Она в этом регионе государство окраинное, выходящее к океану в его замерзающем секторе севернее той части восточно-азиатского приморья, где состоялось экономическое чудо. Она соприкасается с океаном землями слаборазвитыми и скудно населенными, тогда как ее более развитые, ядровые области лежат намного западнее и континентальнее, вне атээровского пространства.

Всеми этими обстоятельствами предопределена обособленность, если не сказать изолированность России в тихоокеанском мире. Но, как ни парадоксально, это как раз помогло бы ей застолбить принципиально важную роль в его жизни.

Но сперва задумаемся: нужно ли это самим русским? - и для ответа приглядимся к карте сжавшейся России и ее соседей.
Сегодня геополитическая формула страны может быть выражена прямоугольником, вписанным в овал: овал изображал бы воды и земли, окружающие ее извне и первостепенно значимые для ее безопасности, а прямоугольник - ее собственную коммуникационную структуру.
Овал нашего внешнего окружения состоит из двух дуг, стыкующихся в районах Мурманска и Владивостока. Верхнюю дугу образуют воды Ледовитого океана и Тихого в его западной части. Нижняя дуга - это обрисованный в Народах между цивилизациями и в начале данной статьи межцивилизационный Великий Лимитроф Евро-Азии, к которому прилегает и вестернизированная турецкая Малая Азия. В него вклиниваются, омывая Кавказ (его срединный сектор), бассейны Чёрного и Каспийского морей.

ИСХОДНЫЕ ЗАПИСИ –

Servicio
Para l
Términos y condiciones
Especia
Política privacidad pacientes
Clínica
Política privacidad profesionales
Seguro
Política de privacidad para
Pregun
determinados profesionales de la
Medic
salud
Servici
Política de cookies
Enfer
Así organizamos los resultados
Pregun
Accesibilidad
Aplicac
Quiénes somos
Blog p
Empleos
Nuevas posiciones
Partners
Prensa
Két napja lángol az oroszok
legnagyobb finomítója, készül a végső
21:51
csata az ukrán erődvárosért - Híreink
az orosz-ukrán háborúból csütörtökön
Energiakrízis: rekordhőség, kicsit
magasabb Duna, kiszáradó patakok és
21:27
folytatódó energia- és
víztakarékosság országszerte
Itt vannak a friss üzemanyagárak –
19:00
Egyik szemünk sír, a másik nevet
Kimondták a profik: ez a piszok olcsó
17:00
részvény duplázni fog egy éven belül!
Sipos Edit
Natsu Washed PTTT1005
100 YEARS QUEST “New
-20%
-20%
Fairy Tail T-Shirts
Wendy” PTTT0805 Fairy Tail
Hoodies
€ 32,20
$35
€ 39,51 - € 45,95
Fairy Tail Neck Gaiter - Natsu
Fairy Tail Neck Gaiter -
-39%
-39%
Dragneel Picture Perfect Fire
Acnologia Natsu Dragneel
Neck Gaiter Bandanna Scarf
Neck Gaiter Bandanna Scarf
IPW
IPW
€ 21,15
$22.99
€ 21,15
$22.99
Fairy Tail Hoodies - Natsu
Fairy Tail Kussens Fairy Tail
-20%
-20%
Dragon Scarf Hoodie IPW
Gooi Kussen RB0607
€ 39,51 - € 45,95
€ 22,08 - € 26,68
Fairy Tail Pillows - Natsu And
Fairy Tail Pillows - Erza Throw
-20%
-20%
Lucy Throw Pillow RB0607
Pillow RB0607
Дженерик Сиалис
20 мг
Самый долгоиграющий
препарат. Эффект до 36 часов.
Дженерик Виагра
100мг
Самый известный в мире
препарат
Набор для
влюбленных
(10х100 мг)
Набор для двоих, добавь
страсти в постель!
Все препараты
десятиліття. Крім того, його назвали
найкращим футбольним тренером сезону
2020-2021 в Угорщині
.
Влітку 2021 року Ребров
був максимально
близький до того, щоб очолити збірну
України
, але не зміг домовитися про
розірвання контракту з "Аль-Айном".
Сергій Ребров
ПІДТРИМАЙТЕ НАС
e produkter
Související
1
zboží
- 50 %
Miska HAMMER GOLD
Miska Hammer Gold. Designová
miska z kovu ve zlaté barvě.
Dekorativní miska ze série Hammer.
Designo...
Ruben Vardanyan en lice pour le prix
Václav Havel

ЧТО СДЕЛАТЬ –
a – Где, согласно отрывку о положении России, стыкуются две дуги её внешнего окружения?
b – Перепишите без изменений записи: всё от самого их начала вниз до строки с "Fairy Tail Neck Gaiter - Natsu", обе границы включительно.
Текст и записи взяты из разных источников.

ОТВЕТЫ ПО ПОРЯДКУ –
a – В районах Мурманска и Владивостока.

b –
Servicio
Para l
Términos y condiciones
Especia
Política privacidad pacientes
Clínica
Política privacidad profesionales
Seguro
Política de privacidad para
Pregun
determinados profesionales de la
Medic
salud
Servici
Política de cookies
Enfer
Así organizamos los resultados
Pregun
Accesibilidad
Aplicac
Quiénes somos
Blog p
Empleos
Nuevas posiciones
Partners
Prensa
Két napja lángol az oroszok
legnagyobb finomítója, készül a végső
21:51
csata az ukrán erődvárosért - Híreink
az orosz-ukrán háborúból csütörtökön
Energiakrízis: rekordhőség, kicsit
magasabb Duna, kiszáradó patakok és
21:27
folytatódó energia- és
víztakarékosság országszerte
Itt vannak a friss üzemanyagárak –
19:00
Egyik szemünk sír, a másik nevet
Kimondták a profik: ez a piszok olcsó
17:00
részvény duplázni fog egy éven belül!
Sipos Edit
Natsu Washed PTTT1005
100 YEARS QUEST “New
-20%
-20%
Fairy Tail T-Shirts
Wendy” PTTT0805 Fairy Tail
Hoodies
€ 32,20
$35
€ 39,51 - € 45,95
Fairy Tail Neck Gaiter - Natsu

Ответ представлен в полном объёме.